There are many reasons for this problem and one big one is the geography involved in food production. Living here in Fort Worth, Texas you probably don't think that a slip up in New Mexico would affect you in the least. The truth is, because of modern food processing methods, products at say Trader Joe's on Hulen Street could have been made practically anywhere in the USA...just as the beef in your fast food burger could potentially come from a large number of cows (from a large number of suppliers). That's the way it is with manufacturing huge quantities of food - and supplying an entire nation's cravings.
In addition, products can be available on store shelves for months before the alarm is sounded. That's why you'll often hear that an item was sold for a good amount of time before being recalled. And although the codes on the cans, boxes, and bottles can be tricky to decipher, be on the lookout for the specific codes included in the recall alert. They will let you know if the item in your pantry or refrigerator is suspect.
So, what's to be done about this on your end?

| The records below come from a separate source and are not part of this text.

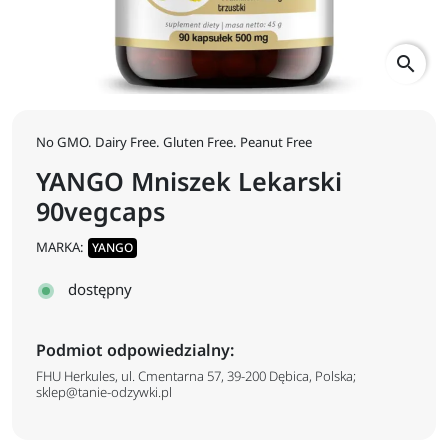
search
No GMO. Dairy Free. Gluten Free. Peanut Free
YANGO Mniszek Lekarski
90vegcaps
MARKA:
YANGO
dostępny
Podmiot odpowiedzialny:
FHU Herkules, ul. Cmentarna 57, 39-200 Dębica, Polska;
sklep@tanie-odzywki.pl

It all comes back to a couple of basic steps:
Buying locally produced foods from smaller suppliers can help. A company which makes enough of their product to serve a specific region may be able to exercise more control over their raw materials and processing methods.
Purchase food items which are as close to their original form as possible. Yes, this can mean a little more hands-on effort when preparing meals, but it does provide a means of controlling ingredients and reducing the excess salt and sugar (which show up in the most unlikely processed foods).
In addition, being a little extra careful about food safety at home can help minimize your exposure to potentially harmful "bugs" as well.